Renoprotective Effects of AVE0991, a Nonpeptide Mas Receptor Agonist, in Experimental Acute Renal Injury

1Laboratório de Imunofarmacologia, Departamento de Bioquímica e Imunologia, Instituto de Ciências Biológicas, UFMG, 31270-901 Belo Horizonte, MG, Brazil
2Departamento de Fisiologia e Biofísica, Instituto de Ciências Biológicas, UFMG, 31270-901 Belo Horizonte, MG, Brazil
3Departamento de Cirurgia, Faculdade de Medicina, UFMG, 30130-100 Belo Horizonte, MG, Brazil
4Max Delbrück Center for Molecular Medicine, Berlin Buch, 13092 Berlin, Germany
5Departamento de Patologia Geral, Instituto de Ciências Biológicas, UFMG, 31270-901 Belo Horizonte, MG, Brazil
6Departamento de Microbiologia, Instituto de Ciências Biológicas, UFMG, 31270-901 Belo Horizonte, MG, Brazil
7Departamento de Pediatria, Faculdade de Medicina, UFMG, 30130-100 Belo Horizonte, MG, Brazil

Received 30 August 2011; Accepted 21 October 2011

Academic Editor: Anderson J. Ferreira

Copyright © 2012 Lívia Corrêa Barroso et al.
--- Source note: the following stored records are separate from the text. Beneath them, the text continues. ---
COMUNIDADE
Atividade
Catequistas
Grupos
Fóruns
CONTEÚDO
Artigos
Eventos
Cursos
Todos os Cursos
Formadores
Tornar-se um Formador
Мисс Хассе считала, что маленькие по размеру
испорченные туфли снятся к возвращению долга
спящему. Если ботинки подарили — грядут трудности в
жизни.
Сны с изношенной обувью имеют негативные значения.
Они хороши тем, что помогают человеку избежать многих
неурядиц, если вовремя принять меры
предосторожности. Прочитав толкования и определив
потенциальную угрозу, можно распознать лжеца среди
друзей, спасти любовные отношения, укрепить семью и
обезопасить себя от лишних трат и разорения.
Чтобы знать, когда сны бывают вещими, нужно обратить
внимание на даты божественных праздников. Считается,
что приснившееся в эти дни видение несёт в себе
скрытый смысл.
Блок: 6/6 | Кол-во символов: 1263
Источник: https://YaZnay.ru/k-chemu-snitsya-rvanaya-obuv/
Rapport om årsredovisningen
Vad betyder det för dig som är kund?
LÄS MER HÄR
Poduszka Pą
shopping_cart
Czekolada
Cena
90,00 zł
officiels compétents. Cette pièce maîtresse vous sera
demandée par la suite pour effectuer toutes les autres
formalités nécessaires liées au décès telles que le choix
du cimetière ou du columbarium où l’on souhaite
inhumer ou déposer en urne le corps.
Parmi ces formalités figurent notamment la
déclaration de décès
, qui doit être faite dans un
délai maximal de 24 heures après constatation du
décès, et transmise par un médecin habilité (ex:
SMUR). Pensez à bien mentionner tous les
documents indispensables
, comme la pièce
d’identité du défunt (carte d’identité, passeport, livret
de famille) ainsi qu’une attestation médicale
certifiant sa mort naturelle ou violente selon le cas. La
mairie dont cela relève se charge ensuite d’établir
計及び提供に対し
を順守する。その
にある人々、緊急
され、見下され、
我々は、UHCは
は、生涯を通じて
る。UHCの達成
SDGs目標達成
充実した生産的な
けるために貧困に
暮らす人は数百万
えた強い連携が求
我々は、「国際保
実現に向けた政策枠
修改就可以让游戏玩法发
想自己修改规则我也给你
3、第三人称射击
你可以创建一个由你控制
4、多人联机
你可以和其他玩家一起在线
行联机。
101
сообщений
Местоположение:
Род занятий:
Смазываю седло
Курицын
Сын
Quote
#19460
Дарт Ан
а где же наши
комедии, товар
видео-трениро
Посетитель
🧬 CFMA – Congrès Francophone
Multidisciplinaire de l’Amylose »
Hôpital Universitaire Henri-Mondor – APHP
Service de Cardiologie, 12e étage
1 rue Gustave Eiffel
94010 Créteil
This is an open access article distributed under the Creative Commons Attribution License, which permits unrestricted use, distribution, and reproduction in any medium, provided the original work is properly cited.

Abstract

Renal ischemia and reperfusion (I/R) is the major cause of acute kidney injury in hospitalized patients. Mechanisms underlying reperfusion-associated injury include recruitment and activation of leukocytes and release of inflammatory mediators. In this study, we investigated the renal effects of acute administration of AVE0991, an agonist of Mas, the angiotensin-(1–7) receptor, the angiotensin-(1–7) receptor, in a murine model of renal I/R. Male C57BL/6 wild-type or Mas−/− mice were subjected to 30 min of bilateral ischemia and 24 h of reperfusion. Administration of AVE0991 promoted renoprotective effects, as seen by improvement of function, decreased tissue injury, prevention of local and remote leucocyte infiltration, and release of the chemokine, CXCL1. I/R injury was similar in WT and Mas−/− mice, suggesting that endogenous activation of this receptor does not control renal damage under baseline conditions. In conclusion, pharmacological interventions using Mas receptor agonists may represent a therapeutic opportunity for the treatment of renal I/R injury.